A Traditional Irish Celebration
Posted at 6:26 PM, Jan 04, 2020
and last updated 2020-01-04 20:26:56-05

BILLINGS — The Billings First Church echoed today with prayer and chants about self-love and appreciation.

"Feast of the Epiphany," as it was originally named, originated from Irish tradition.

Commonly referred to as "Women's Christmas," the celebration honors women and the work they put in during the holidays.

"The origin of women's Christmas is an Irish custom. In some counties, the men would give the women the day off, when Christmas was over on January 6th," said Barbara Gulick, organizer of the event.

The men would give their wives the day off to spend with the other women in their community.

The time allowed for women to bond with one another.

Traditionally, the wives would sew and gossip about the past holiday and everything that happened while they were away from one another.

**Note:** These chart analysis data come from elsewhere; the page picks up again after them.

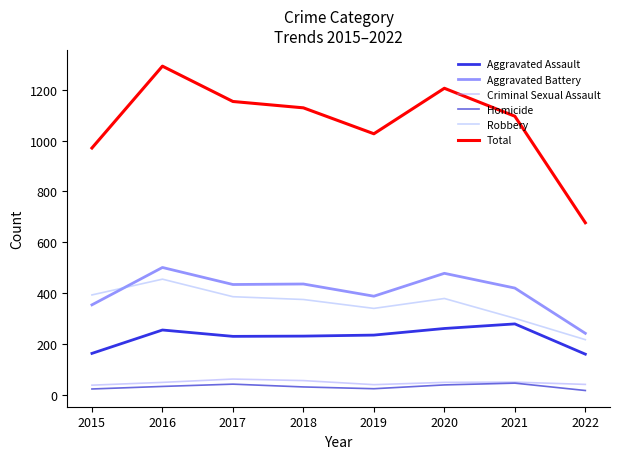

How many lines are shown in the chart?

6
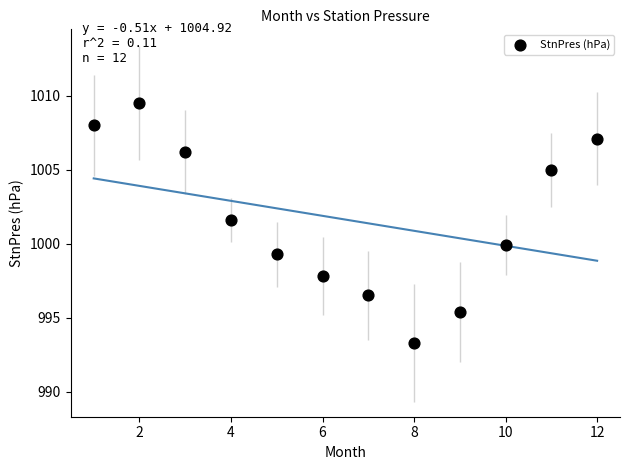

What Y value in the scatter plot is closest to 1001?

1001.6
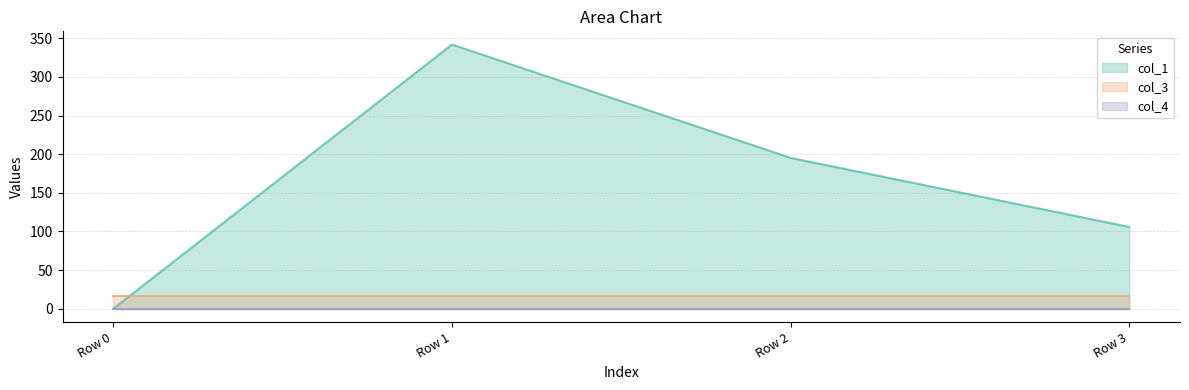

Does the chart display data point markers on the line(s)?

No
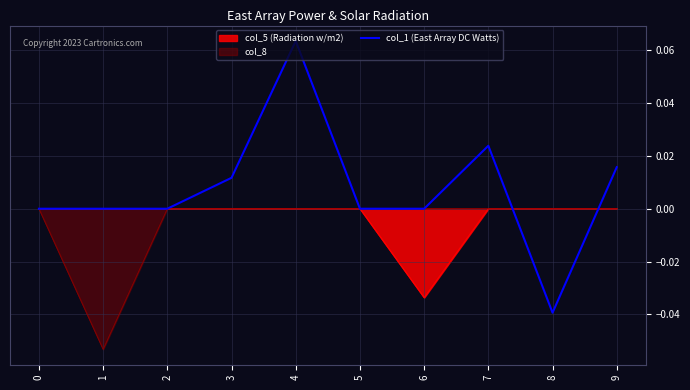

Between 2 and 3, which is larger?

3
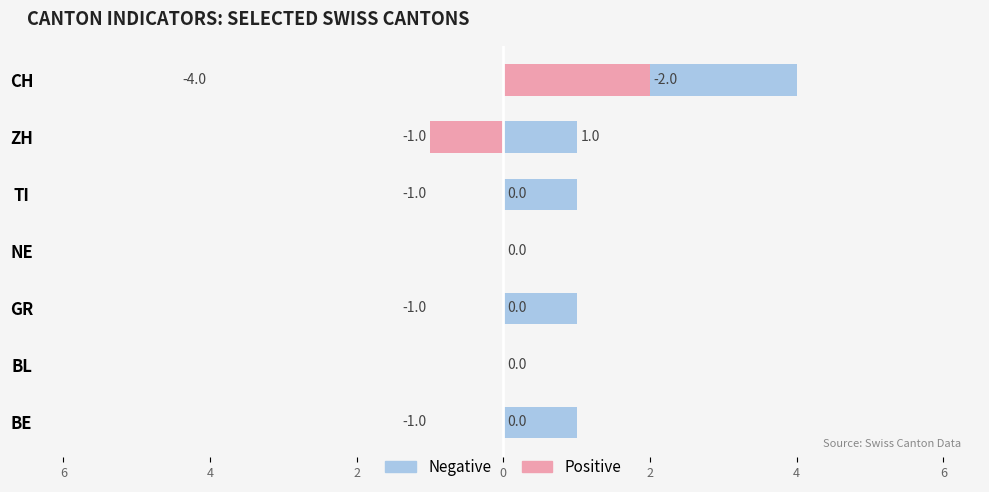

How many values in Positive are above zero?

1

She also said that this has been going on in some form or another for the past five to seven years at the Billings First Church in Downtown Billings.

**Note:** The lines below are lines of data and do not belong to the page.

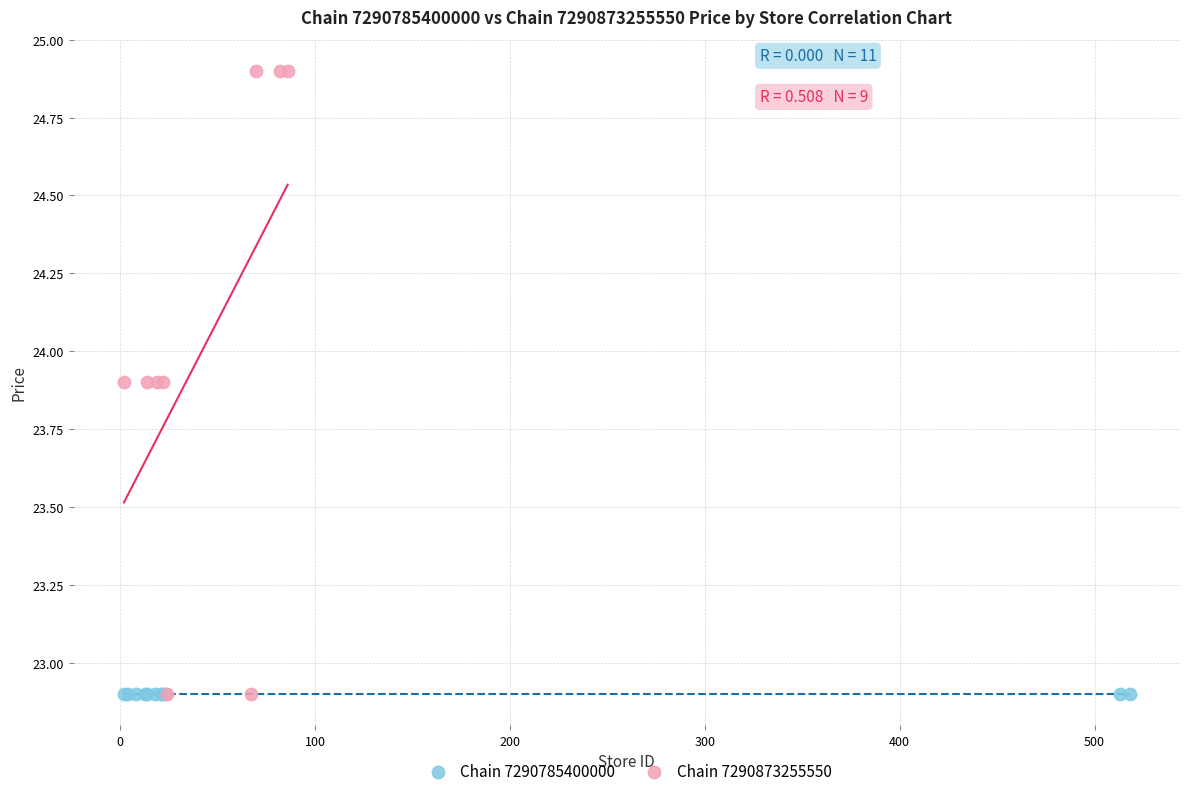

Which series reaches the maximum Y coordinate?

Chain 7290873255550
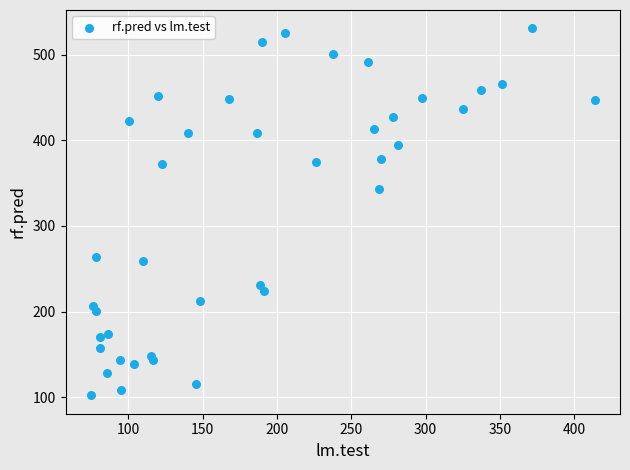

What is the range of Y values (max minus min)?

429.0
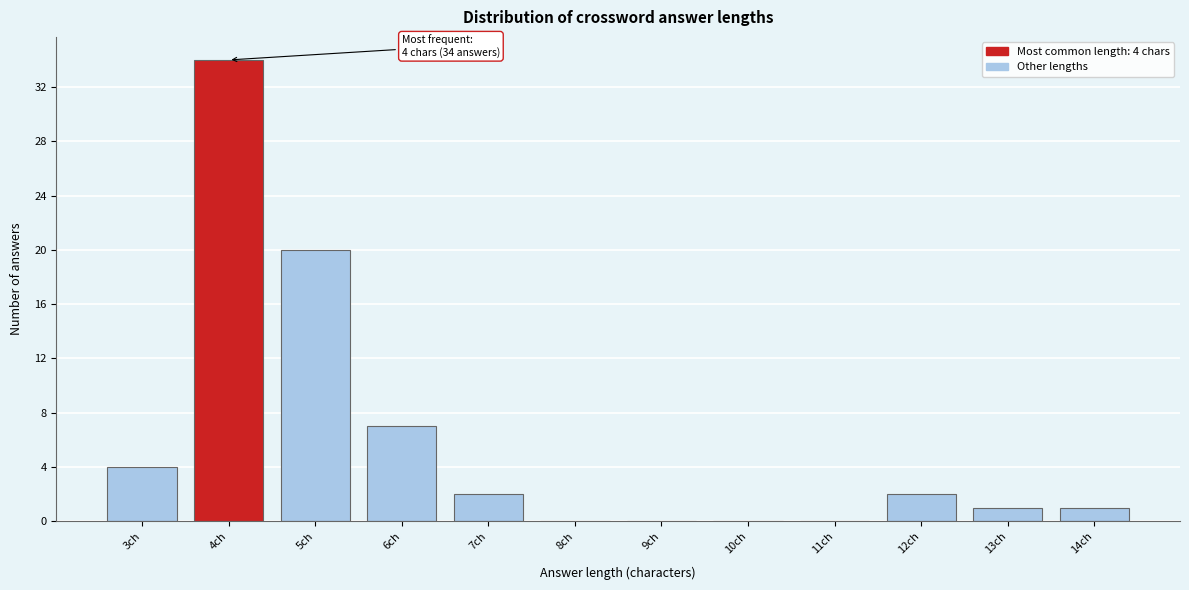

Over which range of the x-axis is the bar tallest?

3.5 to 4.5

The women at the Billings church have taken their own interpretation of the holiday, as a way for women to take care of themselves after giving to everyone else over the long Christmas festivities.

"It's good for the heart, good for the soul," said one event goer.

Although, the women didn't do any sewing throughout the day, instead they painted on small canvases for personal artwork.

"We had about 22 women come today, that seems to be the magic number. This is about the amount we get every year, but the women are always different, always unique," said Gulick.